I believe (notice that believe is a key word here!
I just hope to see more skeptical thinkers in this world. A lack of skepticisim IMO breeds faith (which can be quite a positive force!) but faith can become fanatacism. I fear fanatics.
Thats my take anyhow!
Re:Rename! (Score:3)
Oh, no! That was almost the perfect joke!
Try this...
The Blur Jpeg Project
Proof positive... (Score:4)
Anyway, it would be so easy to prevent this from happening, it's as if they don't care. First and foremost, time-stamp all the images. Duh.. Secondly, (and they had BETTER be doing this already) recording the feed on location, or AT LEAST archiving each image that gets posted to the web.
With these two SIMPLE procedures in place, in the event of a really convincing shot, it will give them the ability to see if the shot being submitted is at least the same shot as the one that was on the web, without any altering.
PS - Maybe it's just me, but the circles and arrows and whatnot bugged the hell out of me... If there HAD been something there, I wouldn't have seen it because it was already too grainy WITHOUT the distracting yellow indicators. Also, I really don't think I saw anything ghost-worthy. One pic with a blur close to the camera was okay, but coulda been faked far too easily..

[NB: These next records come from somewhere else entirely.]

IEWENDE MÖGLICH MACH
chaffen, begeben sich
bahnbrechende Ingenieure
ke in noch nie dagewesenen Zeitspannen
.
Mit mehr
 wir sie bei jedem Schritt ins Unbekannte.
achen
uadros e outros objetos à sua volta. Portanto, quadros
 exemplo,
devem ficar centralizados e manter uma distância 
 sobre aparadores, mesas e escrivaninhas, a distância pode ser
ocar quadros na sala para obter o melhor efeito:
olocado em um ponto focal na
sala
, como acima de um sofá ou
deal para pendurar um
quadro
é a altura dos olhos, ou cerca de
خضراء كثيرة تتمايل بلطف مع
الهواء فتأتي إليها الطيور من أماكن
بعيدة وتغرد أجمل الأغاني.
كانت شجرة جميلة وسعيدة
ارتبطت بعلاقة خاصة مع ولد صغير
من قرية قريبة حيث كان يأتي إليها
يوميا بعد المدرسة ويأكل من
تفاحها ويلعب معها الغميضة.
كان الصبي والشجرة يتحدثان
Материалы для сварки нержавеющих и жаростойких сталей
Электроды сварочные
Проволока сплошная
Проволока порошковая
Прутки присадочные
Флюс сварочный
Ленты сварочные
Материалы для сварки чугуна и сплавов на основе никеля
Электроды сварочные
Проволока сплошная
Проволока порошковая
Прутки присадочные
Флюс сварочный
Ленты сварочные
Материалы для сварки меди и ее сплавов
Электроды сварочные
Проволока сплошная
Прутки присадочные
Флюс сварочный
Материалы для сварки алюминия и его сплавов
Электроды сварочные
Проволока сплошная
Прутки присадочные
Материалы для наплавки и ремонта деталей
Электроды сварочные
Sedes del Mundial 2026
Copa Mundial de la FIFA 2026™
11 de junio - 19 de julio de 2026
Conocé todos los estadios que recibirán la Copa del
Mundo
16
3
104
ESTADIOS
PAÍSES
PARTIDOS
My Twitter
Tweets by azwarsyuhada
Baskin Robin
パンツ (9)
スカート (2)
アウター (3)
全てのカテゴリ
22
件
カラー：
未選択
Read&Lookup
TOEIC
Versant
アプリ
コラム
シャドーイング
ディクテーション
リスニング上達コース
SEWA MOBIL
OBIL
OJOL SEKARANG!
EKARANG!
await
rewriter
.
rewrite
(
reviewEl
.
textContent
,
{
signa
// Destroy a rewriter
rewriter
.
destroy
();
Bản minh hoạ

Software Ghost Hunter (Score:3)
Write a program. The program could use an existing picture of good quality, then download new images and compare. If there is a block pixel change (a square of x size, having all pixels changed) then, the new image is flagged. Else, the image is thrown away. The resulting "ghost pictures" can be inverted in Photoshop, it will be obvious which ones were camera caused an which were not...
This would rule out human interpretation, and could be used over a long period of time. What do you think?
Biguser@hotmail.com [mailto]
couldn't they just... (Score:4)
now for quality... they should set jpeg quality to 100%.. sure it will load slower, but if they wanna capture pics of ghosts, this is a must! or better yet, also save as a bmp, and compress the bmp, then if you think you see a ghost, you can d/l the compressed bmp of the image and see if what you saw is actually a ghost.... but until something is done, this is pure crap!